▸ Requirement 1
Echo the Chimney Rock passage word for word, starting with "During the previous" and going on through "attempt in 2006.".
▸ Requirement 2
Carry on the account of planning the Chimney Rock climb from the point where it stops.

Shortly after arrival home in Oklahoma City, I discovered that the route to the summit was rated 5.6. This fact further fueled my interest in that 5.6 was well within my on-site ability. So for three years, Chimney Rock was always in the back of my head as one of my goals, and finally in 2007, plans began to come together to head back to the San Juans to attempt this mighty tower.
During the previous three years, I scoured the internet, guidebooks, and climbing forums for beta on the route. What little info I found was sparse, vague, and brief. This was somewhat disheartening. I was surprised that such a beautiful and accessible mountain would have so little information on climbing it. Finally, in April 2006, SP member John Prater emailed me some beta from a friend of his who climbed Chimney Rock in 1998. We were set to go, but family issues and injuries prevented us from making an attempt in 2006.

▸ Stored data

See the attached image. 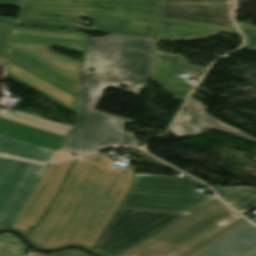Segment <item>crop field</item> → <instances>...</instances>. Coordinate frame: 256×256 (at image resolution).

▸ Exercise answer 1
During the previous three years, I scoured the internet, guidebooks, and climbing forums for beta on the route. What little info I found was sparse, vague, and brief. This was somewhat disheartening. I was surprised that such a beautiful and accessible mountain would have so little information on climbing it. Finally, in April 2006, SP member John Prater emailed me some beta from a friend of his who climbed Chimney Rock in 1998. We were set to go, but family issues and injuries prevented us from making an attempt in 2006.

▸ Exercise answer 2
At the end of June 2007, I found myself driving up the same road with the same people to Owl Creek Pass and Chimney Rock. Everything had come together and we were finally getting our chance to make an attempt on this mountain. The closer I got to the mountain, the more excited I became. But it seemed like every Sunday driver was on the road that day, slowing me down and preventing me from getting there faster. Earlier that day, SP member Ktimm met us in Ridgway and he followed us up the long dirt road, all the while having to eat my dust while I drove like hell to get to the Courthouse Mountain trailhead. Courthouse Mountain would be a nice day climb and an excellent opportunity to scope out the approach and route up Chimney Rock. With Courthouse Mountain successfully climbed, we set up camp with Chimney Rock looming directly above us. I slept fitfully in anticipation of a day of alpine climbing in perfect weather.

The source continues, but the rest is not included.